Today I heard a prediction for $7.00 a gallon gas from an oil analyst talking on the radio. I wasn’t too surprised because I remember hearing a similar prediction for $3.00 gas in 2004. The trend in home heating costs is definitely up, and, as we all learned in grade school science, a body in motion tends to stay in motion.
Along the way, speculators in crude oil futures will take some profits and cause prices to temporarily retreat. This is when consumer complacency usually sets in, and all those plans to do something about next years heating bill quickly evaporate.
This is especially true during the warm summer months. The last thing you want to think about while sipping margaritas in your backyard is next years heating bill. And who could blame you?
But this is absolutely the best time to shop for a pellet stove.
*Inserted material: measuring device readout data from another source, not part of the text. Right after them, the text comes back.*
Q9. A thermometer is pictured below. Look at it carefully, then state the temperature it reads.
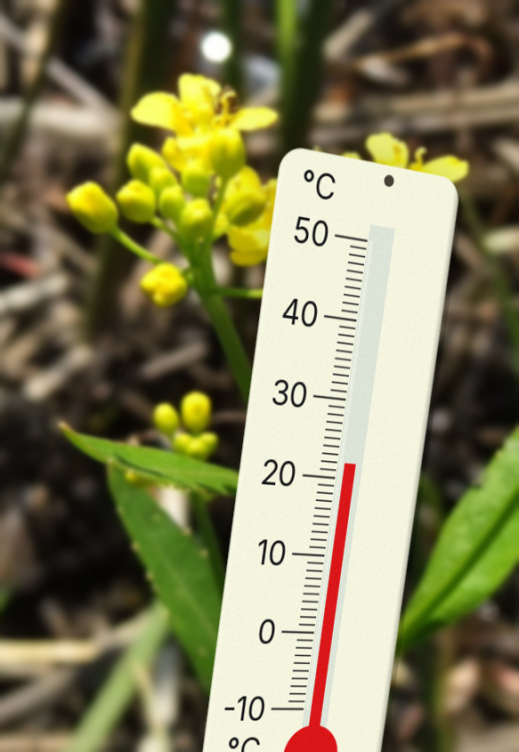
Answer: 22 °C
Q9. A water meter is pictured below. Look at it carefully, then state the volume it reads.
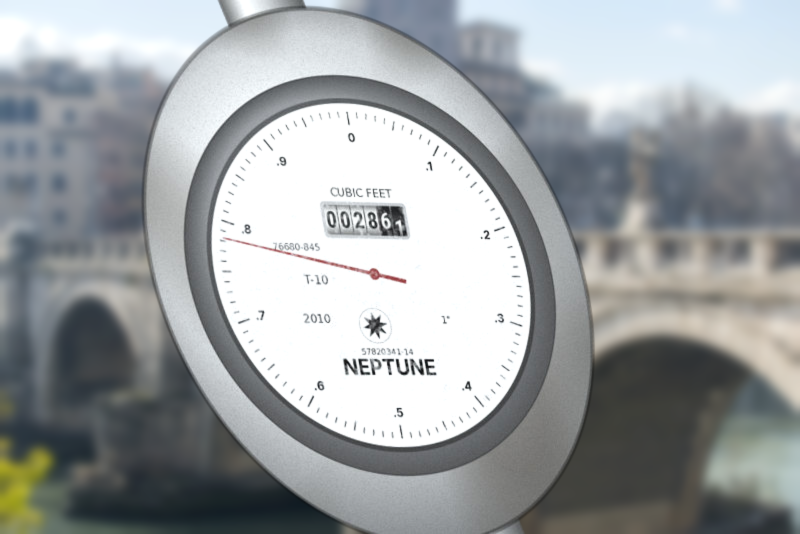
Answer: 2860.78 ft³
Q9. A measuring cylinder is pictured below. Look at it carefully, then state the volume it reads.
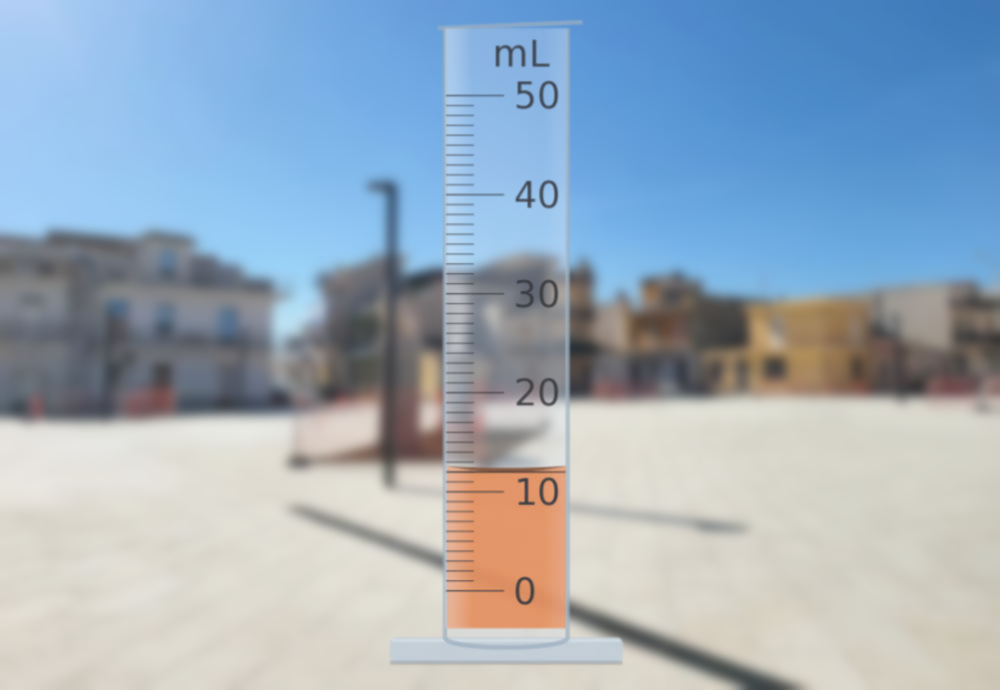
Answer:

As much as shopping for a pellet stove in July goes against human nature, you’ll be one of the savvy shoppers taking advantage of favorable prices resulting from lower summertime demand.
Before you start shopping, you have to figure out which type of alternative fuel you’re going to burn. Although many of the new pellet stoves classified as “Multifuel” can burn corn or wood pellets, there’s a large swing in prices between the two fuels depending on how close you live to the source. The closer you are to the source, the cheaper the fuel becomes.
For instance, if you can’t name the location of the nearest grain elevator or cornfield off the top of your head, wood pellets will probably be easier (and cheaper) to get a hold of. On the other hand, if you can’t drive more than a couple of miles in any direction without passing a corn field, corn would be the obvious choice. For those of you living in the North Central region of the U.S., you have the luxury of choosing between an ample supply of wood pellets or corn depending on which is cheaper.
Once you’ve found a reliable source of cheap fuel, the next step is to pick out an appliance designed to burn the fuel you’ve chosen.
For $2,000 or less, you can choose from a wide variety of stoves and fireplace inserts fueled by wood pellets, corn, or both. A typical 45,000 Btu stove or insert will heat 1,200 square feet of living space. This is sufficient to comfortably heat a ranch style home, modular home, or the main floor of a two story house.
With heating oil prices hovering around $4.00 a gallon, a pellet stove should pay for itself in two heating seasons or less.